▸ **Saved entries**:
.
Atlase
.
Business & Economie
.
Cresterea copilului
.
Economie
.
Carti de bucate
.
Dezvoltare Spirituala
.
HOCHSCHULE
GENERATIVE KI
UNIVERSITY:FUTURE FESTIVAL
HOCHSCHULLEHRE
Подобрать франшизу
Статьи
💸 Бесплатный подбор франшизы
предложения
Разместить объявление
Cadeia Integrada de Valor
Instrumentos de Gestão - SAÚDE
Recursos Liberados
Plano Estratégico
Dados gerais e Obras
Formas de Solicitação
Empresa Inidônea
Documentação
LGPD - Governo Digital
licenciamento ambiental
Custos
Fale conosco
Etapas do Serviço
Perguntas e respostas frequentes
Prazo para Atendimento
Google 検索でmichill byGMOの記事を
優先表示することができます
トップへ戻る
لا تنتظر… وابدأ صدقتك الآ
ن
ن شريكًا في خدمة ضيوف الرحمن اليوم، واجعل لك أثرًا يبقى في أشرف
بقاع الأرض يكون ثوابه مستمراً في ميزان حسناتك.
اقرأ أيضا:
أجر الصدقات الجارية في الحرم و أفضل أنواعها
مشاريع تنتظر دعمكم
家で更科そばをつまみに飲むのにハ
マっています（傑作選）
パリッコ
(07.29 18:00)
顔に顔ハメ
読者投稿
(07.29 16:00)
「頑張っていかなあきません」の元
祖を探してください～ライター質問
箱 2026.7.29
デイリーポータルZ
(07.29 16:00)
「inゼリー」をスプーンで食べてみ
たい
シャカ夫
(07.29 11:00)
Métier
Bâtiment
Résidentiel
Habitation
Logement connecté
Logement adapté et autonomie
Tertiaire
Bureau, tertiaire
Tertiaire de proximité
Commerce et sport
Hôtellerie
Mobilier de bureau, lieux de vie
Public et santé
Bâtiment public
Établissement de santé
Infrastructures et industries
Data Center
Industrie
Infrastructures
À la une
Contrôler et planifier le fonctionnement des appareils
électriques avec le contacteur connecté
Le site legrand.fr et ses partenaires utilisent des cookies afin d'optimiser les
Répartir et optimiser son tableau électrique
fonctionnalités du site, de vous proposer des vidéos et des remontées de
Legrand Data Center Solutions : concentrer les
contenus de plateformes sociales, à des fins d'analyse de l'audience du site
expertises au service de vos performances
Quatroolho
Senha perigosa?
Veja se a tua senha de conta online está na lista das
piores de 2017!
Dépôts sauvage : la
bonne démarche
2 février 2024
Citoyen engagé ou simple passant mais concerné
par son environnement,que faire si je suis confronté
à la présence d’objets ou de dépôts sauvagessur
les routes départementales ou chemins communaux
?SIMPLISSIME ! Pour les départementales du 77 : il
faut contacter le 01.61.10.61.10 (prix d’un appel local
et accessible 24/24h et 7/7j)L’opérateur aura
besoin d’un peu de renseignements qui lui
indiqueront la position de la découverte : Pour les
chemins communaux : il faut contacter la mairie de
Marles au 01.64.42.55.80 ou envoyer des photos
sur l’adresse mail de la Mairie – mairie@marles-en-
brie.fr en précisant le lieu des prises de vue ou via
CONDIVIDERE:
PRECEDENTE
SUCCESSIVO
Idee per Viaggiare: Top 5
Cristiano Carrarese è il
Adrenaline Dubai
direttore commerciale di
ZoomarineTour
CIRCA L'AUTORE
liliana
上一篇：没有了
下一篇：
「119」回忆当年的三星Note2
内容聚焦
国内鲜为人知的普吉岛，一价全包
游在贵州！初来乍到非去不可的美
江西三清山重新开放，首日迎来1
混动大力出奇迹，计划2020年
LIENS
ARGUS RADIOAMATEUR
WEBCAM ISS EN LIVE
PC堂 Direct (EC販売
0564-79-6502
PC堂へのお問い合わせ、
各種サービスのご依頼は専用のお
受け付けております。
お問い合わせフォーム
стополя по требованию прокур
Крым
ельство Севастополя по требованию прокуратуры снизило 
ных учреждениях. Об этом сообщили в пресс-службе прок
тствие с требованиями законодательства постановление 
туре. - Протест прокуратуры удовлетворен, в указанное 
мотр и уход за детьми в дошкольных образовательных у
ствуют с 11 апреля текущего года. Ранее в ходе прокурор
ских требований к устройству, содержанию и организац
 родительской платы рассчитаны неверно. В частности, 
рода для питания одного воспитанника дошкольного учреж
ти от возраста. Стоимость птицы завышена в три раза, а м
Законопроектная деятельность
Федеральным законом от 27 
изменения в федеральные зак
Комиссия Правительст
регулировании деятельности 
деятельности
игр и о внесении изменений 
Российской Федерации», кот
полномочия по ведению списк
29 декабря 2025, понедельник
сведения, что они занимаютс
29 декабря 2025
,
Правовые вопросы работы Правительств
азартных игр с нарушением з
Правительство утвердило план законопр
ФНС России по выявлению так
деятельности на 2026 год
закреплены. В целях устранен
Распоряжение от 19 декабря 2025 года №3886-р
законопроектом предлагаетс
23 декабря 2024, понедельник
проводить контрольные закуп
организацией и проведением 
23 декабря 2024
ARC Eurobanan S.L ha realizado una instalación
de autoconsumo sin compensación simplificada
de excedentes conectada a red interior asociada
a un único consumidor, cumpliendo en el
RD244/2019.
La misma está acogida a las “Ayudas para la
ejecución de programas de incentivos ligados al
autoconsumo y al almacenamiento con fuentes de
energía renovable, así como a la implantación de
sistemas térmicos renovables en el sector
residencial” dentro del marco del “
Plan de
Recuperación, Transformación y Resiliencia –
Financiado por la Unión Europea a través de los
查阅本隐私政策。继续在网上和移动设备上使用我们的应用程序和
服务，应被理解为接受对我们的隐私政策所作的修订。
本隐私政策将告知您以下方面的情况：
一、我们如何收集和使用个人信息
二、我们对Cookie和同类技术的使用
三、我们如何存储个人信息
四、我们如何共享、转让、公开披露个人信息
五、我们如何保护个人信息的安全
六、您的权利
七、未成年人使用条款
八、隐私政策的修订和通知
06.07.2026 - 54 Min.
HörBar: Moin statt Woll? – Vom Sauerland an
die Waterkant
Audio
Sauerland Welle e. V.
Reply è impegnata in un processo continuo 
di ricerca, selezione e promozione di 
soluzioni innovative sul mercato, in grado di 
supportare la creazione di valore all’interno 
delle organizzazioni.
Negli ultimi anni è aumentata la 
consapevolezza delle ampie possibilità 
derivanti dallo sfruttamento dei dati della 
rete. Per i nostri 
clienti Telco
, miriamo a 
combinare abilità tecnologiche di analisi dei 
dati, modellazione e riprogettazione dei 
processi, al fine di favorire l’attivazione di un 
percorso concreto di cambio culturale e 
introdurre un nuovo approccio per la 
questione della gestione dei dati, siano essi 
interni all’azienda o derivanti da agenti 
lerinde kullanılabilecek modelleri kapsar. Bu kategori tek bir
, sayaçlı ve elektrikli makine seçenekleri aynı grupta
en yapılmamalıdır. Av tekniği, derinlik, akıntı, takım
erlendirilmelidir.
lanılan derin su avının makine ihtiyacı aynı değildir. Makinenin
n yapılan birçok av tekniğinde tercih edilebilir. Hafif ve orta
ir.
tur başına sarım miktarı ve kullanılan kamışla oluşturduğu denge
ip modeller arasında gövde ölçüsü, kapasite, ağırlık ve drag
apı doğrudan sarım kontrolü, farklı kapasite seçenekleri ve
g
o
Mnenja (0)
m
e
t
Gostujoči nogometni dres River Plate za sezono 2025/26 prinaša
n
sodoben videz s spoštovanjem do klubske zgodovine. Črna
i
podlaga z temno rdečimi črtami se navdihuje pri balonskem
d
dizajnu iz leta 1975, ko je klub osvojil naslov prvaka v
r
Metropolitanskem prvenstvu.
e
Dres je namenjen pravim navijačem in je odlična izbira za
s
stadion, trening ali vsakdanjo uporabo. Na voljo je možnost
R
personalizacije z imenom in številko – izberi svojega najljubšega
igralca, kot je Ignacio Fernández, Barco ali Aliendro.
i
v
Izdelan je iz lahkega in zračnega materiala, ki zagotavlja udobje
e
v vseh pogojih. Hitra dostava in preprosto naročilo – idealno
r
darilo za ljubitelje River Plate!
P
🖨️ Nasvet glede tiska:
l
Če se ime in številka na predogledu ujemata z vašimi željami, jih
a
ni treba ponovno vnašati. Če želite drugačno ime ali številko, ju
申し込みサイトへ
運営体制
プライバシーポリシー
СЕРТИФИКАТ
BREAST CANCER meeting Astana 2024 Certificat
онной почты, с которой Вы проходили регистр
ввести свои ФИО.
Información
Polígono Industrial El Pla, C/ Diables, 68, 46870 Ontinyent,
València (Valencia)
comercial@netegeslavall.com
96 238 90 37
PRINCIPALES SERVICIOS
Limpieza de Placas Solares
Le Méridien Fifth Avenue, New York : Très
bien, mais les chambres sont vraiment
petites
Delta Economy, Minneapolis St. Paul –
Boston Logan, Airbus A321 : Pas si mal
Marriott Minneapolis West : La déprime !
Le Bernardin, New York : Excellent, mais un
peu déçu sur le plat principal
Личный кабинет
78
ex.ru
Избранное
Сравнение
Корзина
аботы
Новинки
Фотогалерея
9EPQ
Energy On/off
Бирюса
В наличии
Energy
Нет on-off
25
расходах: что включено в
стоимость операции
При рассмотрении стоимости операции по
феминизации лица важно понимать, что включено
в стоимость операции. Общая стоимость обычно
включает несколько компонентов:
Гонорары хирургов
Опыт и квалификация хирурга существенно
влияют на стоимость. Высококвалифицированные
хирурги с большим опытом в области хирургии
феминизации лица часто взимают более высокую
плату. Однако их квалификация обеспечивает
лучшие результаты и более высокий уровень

▸ **EXERCISE PROMPT**: Extract the lines above, from the first one through the line that contains "أجر الصدقات الجارية في الحرم و أفضل أنواعها", and copy each one character for character, including both of those end lines.

▸ **TASK RESPONSE**:
.
Atlase
.
Business & Economie
.
Cresterea copilului
.
Economie
.
Carti de bucate
.
Dezvoltare Spirituala
.
HOCHSCHULE
GENERATIVE KI
UNIVERSITY:FUTURE FESTIVAL
HOCHSCHULLEHRE
Подобрать франшизу
Статьи
💸 Бесплатный подбор франшизы
предложения
Разместить объявление
Cadeia Integrada de Valor
Instrumentos de Gestão - SAÚDE
Recursos Liberados
Plano Estratégico
Dados gerais e Obras
Formas de Solicitação
Empresa Inidônea
Documentação
LGPD - Governo Digital
licenciamento ambiental
Custos
Fale conosco
Etapas do Serviço
Perguntas e respostas frequentes
Prazo para Atendimento
Google 検索でmichill byGMOの記事を
優先表示することができます
トップへ戻る
لا تنتظر… وابدأ صدقتك الآ
ن
ن شريكًا في خدمة ضيوف الرحمن اليوم، واجعل لك أثرًا يبقى في أشرف
بقاع الأرض يكون ثوابه مستمراً في ميزان حسناتك.
اقرأ أيضا:
أجر الصدقات الجارية في الحرم و أفضل أنواعها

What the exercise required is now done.